Ich begriff, dass ich in dieser beengten Umgebung nie meine Flügel würde ausbreiten können. Ich würde immer Ewa sein, die Exfreundin von Noah. Niemals Ewa, eine eigenständige Person. Und irgendwann würde er von seiner Reise zurückkehren. Dann würde ich ihm und seiner neuen Freundin gegenüberstehen und alles würde noch schlimmer, noch unerträglicher werden.
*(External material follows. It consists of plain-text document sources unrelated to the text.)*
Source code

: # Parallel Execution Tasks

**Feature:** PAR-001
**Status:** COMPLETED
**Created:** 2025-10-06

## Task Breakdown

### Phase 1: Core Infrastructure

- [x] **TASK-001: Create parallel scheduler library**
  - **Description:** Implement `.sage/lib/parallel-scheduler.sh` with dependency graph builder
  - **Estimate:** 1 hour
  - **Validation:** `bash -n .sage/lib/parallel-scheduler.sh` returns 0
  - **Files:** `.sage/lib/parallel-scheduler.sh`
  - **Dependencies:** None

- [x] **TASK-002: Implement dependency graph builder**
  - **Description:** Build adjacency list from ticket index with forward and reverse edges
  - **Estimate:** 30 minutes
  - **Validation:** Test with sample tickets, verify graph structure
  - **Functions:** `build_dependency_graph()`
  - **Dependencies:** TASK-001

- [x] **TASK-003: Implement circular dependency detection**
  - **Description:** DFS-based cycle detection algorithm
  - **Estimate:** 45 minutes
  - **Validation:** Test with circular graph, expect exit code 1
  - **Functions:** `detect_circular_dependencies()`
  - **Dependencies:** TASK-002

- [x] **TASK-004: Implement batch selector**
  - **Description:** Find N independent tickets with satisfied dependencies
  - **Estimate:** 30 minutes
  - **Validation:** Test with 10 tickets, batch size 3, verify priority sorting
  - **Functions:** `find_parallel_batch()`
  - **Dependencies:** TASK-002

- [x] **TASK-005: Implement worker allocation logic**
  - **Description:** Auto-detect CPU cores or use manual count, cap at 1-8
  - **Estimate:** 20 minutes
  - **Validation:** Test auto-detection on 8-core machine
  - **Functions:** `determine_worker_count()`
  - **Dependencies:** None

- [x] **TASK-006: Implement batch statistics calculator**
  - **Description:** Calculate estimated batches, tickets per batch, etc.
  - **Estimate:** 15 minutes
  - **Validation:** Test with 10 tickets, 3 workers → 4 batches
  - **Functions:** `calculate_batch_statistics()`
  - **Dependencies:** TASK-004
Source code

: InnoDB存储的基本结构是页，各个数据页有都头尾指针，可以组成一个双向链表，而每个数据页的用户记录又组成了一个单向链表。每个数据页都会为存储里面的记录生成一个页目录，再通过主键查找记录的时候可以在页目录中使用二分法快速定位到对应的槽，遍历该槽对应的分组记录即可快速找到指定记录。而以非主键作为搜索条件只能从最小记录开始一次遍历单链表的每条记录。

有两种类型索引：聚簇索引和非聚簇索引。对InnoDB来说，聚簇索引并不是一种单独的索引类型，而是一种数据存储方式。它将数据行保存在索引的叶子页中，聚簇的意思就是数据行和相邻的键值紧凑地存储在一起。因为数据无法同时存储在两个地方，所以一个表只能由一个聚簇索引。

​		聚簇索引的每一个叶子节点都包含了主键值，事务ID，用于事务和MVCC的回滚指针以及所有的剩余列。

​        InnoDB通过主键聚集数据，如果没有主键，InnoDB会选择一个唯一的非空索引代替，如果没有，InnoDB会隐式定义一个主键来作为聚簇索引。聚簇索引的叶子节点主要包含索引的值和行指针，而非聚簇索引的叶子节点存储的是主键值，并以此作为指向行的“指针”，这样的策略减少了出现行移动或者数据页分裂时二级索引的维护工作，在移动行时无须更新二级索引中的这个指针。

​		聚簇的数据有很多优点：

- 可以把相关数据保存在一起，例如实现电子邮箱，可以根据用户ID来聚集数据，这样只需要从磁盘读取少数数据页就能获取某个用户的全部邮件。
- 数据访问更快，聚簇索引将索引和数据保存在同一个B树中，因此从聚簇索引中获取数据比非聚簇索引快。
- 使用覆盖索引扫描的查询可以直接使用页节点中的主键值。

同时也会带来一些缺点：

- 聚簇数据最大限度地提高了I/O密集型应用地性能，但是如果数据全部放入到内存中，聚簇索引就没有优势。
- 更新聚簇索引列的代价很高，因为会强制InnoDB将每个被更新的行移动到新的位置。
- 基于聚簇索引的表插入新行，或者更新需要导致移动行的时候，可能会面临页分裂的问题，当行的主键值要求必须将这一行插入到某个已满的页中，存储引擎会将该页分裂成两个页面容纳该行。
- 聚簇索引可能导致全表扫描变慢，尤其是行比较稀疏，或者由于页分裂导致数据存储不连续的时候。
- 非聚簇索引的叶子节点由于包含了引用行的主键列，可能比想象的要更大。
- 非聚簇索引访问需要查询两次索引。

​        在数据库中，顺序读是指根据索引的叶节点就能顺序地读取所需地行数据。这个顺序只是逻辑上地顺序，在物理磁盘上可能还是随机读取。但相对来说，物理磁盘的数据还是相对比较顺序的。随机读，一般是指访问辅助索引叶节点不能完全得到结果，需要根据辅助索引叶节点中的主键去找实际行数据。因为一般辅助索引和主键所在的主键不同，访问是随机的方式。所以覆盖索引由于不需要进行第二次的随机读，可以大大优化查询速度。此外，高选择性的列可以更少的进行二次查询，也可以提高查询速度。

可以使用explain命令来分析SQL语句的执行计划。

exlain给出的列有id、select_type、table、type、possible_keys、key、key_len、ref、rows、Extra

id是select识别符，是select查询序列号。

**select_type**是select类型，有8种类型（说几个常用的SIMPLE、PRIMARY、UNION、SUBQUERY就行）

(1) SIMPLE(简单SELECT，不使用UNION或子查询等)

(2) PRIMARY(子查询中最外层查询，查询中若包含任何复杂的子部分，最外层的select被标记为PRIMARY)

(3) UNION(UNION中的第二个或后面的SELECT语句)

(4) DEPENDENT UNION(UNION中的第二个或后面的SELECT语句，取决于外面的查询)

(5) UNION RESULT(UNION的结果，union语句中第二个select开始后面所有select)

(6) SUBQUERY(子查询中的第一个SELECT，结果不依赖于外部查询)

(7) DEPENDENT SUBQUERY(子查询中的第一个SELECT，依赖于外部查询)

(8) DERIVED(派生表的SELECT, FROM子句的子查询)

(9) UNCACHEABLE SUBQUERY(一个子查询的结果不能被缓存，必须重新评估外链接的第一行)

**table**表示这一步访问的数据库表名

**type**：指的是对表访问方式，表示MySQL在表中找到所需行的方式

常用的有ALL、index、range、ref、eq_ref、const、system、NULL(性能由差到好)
Also flüchtete ich nach LA. Schreiben war das Einzige, das immer mir ganz alleine gehört hatte. Vielleicht liebe ich es genau deswegen so sehr. Einen neuen Versuch mit den Männern habe ich danach nie wieder unternommen."
Lange sah Matt mir tief in die Augen und ich fürchtete mich vor dem, was er jetzt sagen würde.
Doch stattdessen griff er bloß nach meiner Hand und zog mich mit sich, direkt in das Getümmel des Jahrmarktes.
„Komm mit", rief er, als ich mich leicht gegen seinen Griff sträubte.
„Eine Frau sollte mindestens einmal in ihrem Leben einen riesigen Teddybären geschenkt bekommen. Und ein Lebkuchenherz, eine romantische Fahrt auf dem Riesenrad und ein gemeinsames Foto in lächerlichen Kostümen. Du hast einiges nachzuholen Kleines und ich werde dir dabei helfen."
Als ich mich immer noch sträubte, packte er mich ohne zu zögern, und warf mich über seine Schulter.
Lachend und schreiendgleichzeitig, trug er mich vorbei an den Menschen, die uns belustigte Blickezuwarfen und hinein in den Duft von Zuckerwatte und gerösteten Mandeln.